We all use significance testing – the method to show differences in results aren’t caused by chance. It’s a hallmark of quantitative research and gives research users confidence. This is despite significance testing being irrelevant – ironically insignificant – to modern marketing and market research.

Yes, that’s right. The green circles and red squares used by researchers in communication and concept tests are irrelevant. Significance testing is outdated and has origins irrelevant to modern day businesses. Furthermore, the modern marketing landscape promotes innovation, boldness, risk and embraces failure. Significance testing seeks to avoid all of these while feeding our metric obsession.

outdated and irrelevant origins
Ronald Fisher is credited as being the founding father of significance testing. Fisher’s breakthrough work took place in 1925. Should we be using a 94 year-old process to make modern marketing decisions? Fisher notably also comes from a medical background. The medical profession is cited by Matthew Syed’s book ‘Black Box Thinking’ as being the least embracing of the fail-and-learn culture currently embraced by tech companies. Whose thinking would research rather be aligned with – Google Ventures in 2019 or the Rothamsted Experimental Station (where Fisher founded significance testing) in 1925?

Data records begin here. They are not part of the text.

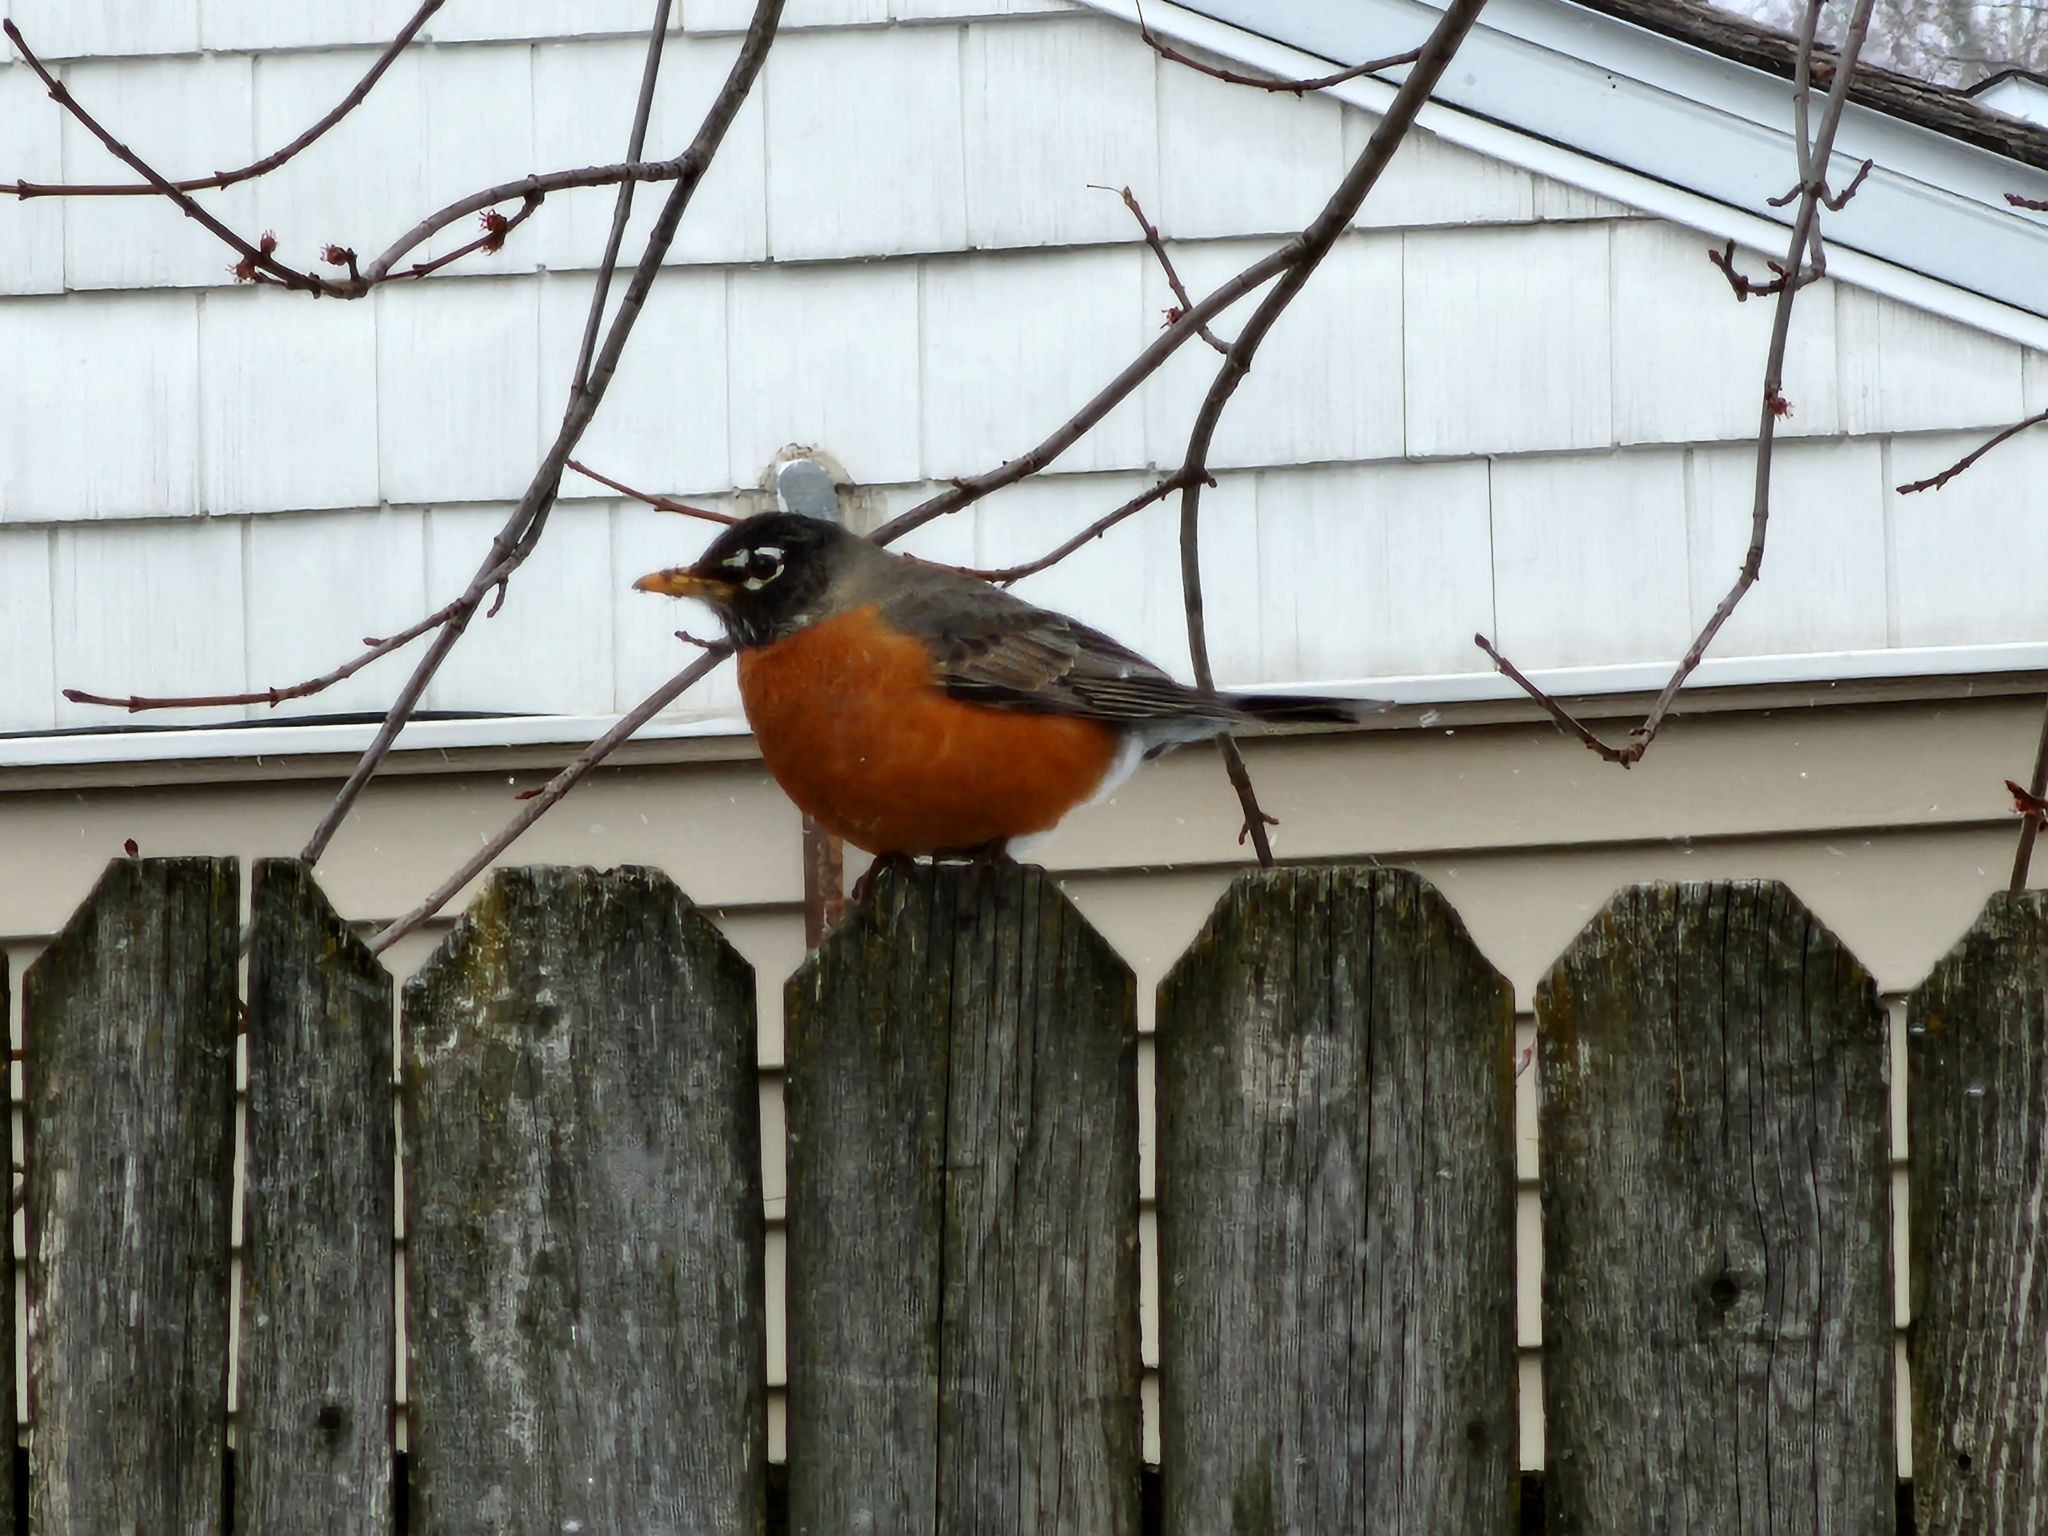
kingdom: Animalia
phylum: Chordata
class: Aves
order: Passeriformes
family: Turdidae
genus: Turdus
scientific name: Turdus migratorius
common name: American robin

opposes modern business culture
The rise of fast moving, fail-and-learn tech companies is threatening corporate giants. To defend against this, corporates such as Coca-Cola and GlaxoSmithKline now promote a ‘fail fast’ culture themselves. Within this, there’s simply not the time to have product development halted due to results which aren’t significantly higher than competitors. The culture of red squares and post-debrief procrastination are now replaced with a fail-fast-learn-revise-relaunch approach. Risk-averse research recommendations based on significance testing don’t fit into this culture. As Boots marketing director Helen Normoyle recently said: “The art of great marketing and great insights and research is a combination of really deep customer insights and data with instinct and intuition.” This way of thinking means we need to look beyond boxes and circles when informing marketing decisions.

Supportive of this, Jake Knapp of Google Ventures claims that ROI on research drops after n=5. This is a sample size where significance testing isn’t possible. Although Ronald Fisher would disapprove, this approach to testing has helped Google Ventures become a $2.4bn business.

builder of false confidence…
Significance testing is designed to give confidence in research results, such as reassuring creatives that their new advert will outperform the existing one. This is dangerous as we all suffer from overconfidence bias. Do we need a dated approach to increase this false confidence? Placed in the context of living in a society prone to black swan events (events which come as a surprise and are inappropriately rationalised with hindsight), falsely installing further confidence about marketing success is dangerous.

…or killing confidence altogether
When significance testing isn’t giving false confidence, it’s killing it. John Hegarty claimed that data means advertising is no longer engaging with people’s imagination. To stand out in a cluttered world, advertising needs to be bold and distinctive to the point of making its commissioning marketers uncomfortable. Significance testing and its use of red – the indicator of danger – dissuades bold, imaginative creative work through fear of it failing – a fear that is built based on research methodology, not the dynamics of modern advertising.

fuelling an (irrelevant) metric obsession
Digitisation has caused marketing to become obsessed with metrics. Dwell time, likes, shares, CTRs, ‘engagement’ and traffic, to name a few. This has kept the term ‘significant difference’ embedded within metric-obsessive marketers’ lexicon. However, there’s only one measure that really matters to marketers – profit.

Does a positive significant difference mean increased profits? No.

Does a negative significant difference mean decreased profits? No.

Therefore, does significant difference as a measure matter? Arguably not.

None of the above should come as surprise. Why? Because innovation is the cornerstone of our industry. It’s the criteria for industry awards and the focus of industry reports. And at the heart of innovation sits risk and failure – the opposite of what significance testing promotes.

Researchers’ continued use of such a traditional method also hinders how we build the ‘market research brand’. Being a more creative and commercially savvy industry is only a good thing. Restricting ourselves to risk-averse recommendations and overly-focusing on the supposedly ‘significant’ differences between vanity metrics hinders this. So let’s think more outside the (red) box, and move significance testing from industry hallmark to industry history.